The problem is that every time I extract new tweets and try to classify them the tfidf lenths varies dependending on the vocabulary of new extracted tweets, so it is impossible for the model to classify those new tweets.
I've been searching and trying to solve this for two days but did not find an efficient solution.

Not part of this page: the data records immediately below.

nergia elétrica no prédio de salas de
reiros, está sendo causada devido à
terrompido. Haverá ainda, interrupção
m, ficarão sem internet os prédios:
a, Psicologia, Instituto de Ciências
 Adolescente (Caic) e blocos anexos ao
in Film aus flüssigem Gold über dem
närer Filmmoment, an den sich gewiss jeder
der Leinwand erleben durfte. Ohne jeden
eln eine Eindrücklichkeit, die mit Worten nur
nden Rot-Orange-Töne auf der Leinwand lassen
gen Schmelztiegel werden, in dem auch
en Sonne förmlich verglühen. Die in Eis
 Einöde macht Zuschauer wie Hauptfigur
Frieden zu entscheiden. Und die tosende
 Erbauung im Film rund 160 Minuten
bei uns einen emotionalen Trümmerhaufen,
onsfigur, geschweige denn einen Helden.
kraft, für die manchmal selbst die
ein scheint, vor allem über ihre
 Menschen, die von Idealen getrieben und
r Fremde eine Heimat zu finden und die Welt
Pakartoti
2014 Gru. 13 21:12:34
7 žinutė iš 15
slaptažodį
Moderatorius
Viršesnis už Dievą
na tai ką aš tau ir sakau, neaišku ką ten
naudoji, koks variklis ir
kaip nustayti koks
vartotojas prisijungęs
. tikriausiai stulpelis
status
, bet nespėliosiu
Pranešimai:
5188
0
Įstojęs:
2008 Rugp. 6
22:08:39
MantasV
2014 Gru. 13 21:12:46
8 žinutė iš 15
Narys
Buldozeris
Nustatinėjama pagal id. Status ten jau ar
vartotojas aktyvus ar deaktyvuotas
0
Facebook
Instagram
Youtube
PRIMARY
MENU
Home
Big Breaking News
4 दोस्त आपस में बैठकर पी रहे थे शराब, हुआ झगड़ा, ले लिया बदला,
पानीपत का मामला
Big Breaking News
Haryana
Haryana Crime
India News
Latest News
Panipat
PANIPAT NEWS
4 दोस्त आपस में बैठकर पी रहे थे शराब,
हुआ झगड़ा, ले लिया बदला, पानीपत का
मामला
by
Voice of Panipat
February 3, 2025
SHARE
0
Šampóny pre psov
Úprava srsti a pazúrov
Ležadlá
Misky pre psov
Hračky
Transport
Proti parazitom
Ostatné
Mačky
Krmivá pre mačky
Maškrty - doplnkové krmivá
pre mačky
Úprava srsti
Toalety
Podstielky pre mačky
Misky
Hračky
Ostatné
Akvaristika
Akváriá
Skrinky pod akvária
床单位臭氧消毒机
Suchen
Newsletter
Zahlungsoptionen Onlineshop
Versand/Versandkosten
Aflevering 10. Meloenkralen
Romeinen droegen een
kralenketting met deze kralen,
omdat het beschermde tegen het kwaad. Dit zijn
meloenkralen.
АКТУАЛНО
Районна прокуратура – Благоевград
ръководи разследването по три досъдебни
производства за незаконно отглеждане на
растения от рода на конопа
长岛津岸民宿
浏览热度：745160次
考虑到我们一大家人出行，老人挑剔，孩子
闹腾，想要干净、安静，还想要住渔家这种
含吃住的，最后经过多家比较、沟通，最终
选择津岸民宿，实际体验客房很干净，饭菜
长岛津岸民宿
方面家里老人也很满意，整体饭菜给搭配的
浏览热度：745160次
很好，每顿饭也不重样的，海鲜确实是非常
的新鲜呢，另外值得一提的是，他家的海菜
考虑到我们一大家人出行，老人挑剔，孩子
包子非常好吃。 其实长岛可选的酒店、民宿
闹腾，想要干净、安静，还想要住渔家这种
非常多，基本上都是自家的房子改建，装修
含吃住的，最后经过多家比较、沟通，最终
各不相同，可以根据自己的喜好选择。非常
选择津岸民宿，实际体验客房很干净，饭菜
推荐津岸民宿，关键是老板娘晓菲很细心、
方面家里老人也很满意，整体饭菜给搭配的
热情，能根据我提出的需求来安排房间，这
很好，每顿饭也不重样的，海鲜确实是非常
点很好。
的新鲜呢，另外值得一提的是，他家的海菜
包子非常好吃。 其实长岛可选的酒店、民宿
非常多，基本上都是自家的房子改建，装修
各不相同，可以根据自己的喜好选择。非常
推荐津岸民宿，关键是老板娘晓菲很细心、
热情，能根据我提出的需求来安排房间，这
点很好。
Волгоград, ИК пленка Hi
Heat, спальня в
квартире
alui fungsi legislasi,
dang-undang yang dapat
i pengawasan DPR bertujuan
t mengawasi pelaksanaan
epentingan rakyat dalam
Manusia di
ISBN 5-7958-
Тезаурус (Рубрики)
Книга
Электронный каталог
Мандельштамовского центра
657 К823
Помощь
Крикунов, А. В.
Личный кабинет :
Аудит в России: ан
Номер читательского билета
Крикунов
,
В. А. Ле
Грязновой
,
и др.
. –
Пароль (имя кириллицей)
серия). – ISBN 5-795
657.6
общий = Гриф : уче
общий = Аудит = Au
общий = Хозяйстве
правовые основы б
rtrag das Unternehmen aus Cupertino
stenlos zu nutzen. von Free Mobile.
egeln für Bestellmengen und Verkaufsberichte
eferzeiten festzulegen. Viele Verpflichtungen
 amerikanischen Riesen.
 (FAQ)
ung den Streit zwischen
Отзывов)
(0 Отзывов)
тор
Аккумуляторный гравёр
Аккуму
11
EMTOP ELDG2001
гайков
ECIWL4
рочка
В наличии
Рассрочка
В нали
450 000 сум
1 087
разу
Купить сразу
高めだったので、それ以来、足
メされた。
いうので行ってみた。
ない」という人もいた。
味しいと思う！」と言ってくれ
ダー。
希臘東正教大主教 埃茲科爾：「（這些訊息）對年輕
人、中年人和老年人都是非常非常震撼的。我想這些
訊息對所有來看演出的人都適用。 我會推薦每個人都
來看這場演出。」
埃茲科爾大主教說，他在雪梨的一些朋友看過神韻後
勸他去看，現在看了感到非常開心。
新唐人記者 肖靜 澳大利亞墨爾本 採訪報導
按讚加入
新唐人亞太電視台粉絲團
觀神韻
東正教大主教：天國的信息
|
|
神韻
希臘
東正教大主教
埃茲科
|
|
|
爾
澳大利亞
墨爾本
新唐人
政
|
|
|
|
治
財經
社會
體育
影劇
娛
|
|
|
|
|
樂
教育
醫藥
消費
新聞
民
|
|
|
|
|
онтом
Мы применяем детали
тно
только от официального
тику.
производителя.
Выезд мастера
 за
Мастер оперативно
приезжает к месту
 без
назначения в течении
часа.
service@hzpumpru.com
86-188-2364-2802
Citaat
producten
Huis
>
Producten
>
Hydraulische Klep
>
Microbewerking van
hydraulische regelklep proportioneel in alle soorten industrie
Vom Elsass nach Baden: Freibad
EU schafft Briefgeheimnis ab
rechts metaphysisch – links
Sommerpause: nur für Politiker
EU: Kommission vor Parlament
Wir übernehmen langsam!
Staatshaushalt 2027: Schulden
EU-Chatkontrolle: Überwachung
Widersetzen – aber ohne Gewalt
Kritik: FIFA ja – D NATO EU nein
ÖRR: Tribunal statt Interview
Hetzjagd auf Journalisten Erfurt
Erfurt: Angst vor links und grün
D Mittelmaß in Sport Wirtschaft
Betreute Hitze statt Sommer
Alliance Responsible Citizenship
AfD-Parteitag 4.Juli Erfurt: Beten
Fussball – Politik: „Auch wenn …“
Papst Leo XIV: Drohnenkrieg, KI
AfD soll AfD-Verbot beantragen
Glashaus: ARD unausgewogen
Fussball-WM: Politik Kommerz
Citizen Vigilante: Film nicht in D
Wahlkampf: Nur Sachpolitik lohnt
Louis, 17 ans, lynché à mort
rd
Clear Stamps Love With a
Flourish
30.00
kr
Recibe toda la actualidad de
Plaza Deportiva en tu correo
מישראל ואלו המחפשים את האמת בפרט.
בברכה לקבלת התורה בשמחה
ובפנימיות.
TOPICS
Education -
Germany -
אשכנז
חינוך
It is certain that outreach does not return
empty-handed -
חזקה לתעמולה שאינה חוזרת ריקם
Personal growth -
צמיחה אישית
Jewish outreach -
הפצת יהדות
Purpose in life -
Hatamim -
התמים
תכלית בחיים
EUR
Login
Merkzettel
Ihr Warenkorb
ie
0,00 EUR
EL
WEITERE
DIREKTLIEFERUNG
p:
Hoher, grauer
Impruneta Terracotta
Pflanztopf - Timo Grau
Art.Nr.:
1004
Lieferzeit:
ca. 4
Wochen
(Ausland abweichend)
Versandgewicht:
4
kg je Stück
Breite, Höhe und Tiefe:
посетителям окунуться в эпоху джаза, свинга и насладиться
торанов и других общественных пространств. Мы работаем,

How can I adapt the dimension of the querying data to the dimension of the training data efficiently???
Here is my code:
#CLASIFICA TWEETS TASS TEST
clf = joblib.load('files/model_knn_pos.sav')
#Carga los tweets
dfNew = pd.read_csv(f'files/tweetsTASStestCaract.csv', encoding='UTF-8',sep='|')
#Preprocesa
prepro = Preprocesado()
dfNew['clean_text'] = prepro.procesa(dfNew['tweet'])
#Tercer excluso
dfNew['type'].replace(['NEU','N','NONE'], 'NoPos', inplace=True)
#Funcion auxiliar para crear los vectores
def tokenize(s):
return s.split()
#Creo un vector por cada tweet, tendré en cuenta las palabras q aparezcan al menos 3 veces
vect = TfidfVectorizer(tokenizer=tokenize, ngram_range=(1, 2), max_df=0.75, min_df=3, sublinear_tf=True)
muestra = vect.fit_transform(dfNew['clean_text']).toarray().tolist()
#Caracterizo los tweets a clasificar
for i in range(len(muestra)):
caract=dfNew.drop(columns=['tweet','clean_text','type']).values[i]
muestra[i].extend(caract)
#Clasifica pos
y_train=dfNew['type'].values
resultsPos = clf.predict(muestra)
print(Counter(resultsPos))
And this is the error I get:
File "sklearn/neighbors/binary_tree.pxi", line 1294, in sklearn.neighbors.kd_tree.BinaryTree.query
ValueError: query data dimension must match training data dimension
The solution is simple:
You need to use vect.fit_transform()
with the training data. But, when using the test data, you need only to use vect.transform()
.